Exercise: Count how many lines in the data contain the word "University". Reply with the number only.

Records from a data collection:
— begin —

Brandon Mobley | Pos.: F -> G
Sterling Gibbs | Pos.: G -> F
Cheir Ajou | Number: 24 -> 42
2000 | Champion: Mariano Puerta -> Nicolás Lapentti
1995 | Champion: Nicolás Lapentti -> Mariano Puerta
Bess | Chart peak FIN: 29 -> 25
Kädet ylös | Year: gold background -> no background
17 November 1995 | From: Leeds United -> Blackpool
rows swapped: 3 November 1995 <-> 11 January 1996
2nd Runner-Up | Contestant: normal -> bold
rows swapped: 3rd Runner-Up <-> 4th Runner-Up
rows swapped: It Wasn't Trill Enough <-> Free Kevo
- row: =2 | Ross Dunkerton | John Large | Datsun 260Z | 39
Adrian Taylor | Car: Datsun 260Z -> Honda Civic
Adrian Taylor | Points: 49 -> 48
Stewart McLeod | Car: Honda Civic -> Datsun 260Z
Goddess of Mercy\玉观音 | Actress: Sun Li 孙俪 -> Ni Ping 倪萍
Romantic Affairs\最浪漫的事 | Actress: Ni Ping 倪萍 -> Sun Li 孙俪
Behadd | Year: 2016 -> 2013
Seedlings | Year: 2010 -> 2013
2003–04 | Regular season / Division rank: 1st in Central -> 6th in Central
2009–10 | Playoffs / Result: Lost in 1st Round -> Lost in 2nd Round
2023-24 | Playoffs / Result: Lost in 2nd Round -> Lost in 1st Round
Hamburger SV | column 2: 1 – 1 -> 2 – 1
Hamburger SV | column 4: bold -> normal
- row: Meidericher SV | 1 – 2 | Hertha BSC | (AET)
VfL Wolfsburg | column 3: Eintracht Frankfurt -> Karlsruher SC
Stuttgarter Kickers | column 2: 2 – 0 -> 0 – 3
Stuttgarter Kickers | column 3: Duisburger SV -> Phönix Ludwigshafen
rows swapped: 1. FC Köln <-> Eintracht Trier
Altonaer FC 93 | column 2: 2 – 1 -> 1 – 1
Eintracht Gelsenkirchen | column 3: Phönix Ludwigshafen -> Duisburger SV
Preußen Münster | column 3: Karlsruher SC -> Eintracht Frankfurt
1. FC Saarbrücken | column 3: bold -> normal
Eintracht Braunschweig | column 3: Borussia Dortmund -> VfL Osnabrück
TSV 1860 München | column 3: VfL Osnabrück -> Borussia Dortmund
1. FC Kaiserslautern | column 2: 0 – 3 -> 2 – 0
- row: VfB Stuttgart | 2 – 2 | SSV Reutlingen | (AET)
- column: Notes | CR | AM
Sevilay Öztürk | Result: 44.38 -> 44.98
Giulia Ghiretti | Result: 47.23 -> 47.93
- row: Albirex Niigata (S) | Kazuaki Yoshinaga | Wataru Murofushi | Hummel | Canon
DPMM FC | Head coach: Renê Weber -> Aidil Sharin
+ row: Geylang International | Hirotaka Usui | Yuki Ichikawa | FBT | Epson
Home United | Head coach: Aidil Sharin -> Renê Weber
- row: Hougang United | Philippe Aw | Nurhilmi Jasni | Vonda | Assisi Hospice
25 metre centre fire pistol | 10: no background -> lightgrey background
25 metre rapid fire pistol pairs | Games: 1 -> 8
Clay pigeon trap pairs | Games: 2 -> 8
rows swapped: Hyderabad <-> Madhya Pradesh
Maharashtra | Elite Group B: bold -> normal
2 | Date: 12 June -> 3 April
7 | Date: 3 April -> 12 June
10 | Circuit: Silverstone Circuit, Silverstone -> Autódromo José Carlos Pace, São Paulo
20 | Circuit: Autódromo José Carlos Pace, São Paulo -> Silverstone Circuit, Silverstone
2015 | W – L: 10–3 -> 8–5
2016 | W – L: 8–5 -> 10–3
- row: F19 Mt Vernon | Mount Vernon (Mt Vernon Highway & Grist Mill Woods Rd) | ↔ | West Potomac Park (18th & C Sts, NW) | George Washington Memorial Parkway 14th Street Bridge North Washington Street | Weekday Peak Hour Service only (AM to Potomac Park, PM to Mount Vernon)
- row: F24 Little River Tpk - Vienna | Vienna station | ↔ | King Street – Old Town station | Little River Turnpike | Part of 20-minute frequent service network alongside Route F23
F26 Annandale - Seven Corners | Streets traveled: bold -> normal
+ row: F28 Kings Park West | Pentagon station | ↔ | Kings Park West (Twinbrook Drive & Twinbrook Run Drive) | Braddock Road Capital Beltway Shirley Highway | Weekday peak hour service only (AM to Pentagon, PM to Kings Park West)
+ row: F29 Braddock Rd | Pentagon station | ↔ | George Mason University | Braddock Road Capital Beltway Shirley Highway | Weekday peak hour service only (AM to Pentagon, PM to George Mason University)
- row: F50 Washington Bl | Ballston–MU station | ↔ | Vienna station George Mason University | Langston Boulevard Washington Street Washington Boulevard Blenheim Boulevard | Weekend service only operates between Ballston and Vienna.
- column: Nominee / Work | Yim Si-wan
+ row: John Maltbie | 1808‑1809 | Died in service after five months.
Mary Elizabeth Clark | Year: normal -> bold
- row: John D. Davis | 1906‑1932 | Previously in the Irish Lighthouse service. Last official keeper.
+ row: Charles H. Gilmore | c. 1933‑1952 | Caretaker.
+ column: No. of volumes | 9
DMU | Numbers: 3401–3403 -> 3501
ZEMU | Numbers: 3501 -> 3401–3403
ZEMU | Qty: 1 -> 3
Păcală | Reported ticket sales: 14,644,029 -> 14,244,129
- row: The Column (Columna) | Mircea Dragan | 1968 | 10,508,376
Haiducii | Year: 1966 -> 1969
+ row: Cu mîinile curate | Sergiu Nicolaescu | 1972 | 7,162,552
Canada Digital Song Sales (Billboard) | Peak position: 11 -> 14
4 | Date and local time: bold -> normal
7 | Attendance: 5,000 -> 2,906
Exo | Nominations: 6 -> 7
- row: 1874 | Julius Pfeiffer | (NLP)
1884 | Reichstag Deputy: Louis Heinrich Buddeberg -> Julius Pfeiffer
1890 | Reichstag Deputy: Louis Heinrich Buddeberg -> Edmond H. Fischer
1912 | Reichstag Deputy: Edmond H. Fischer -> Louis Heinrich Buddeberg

— end —

Answer to the problem: 2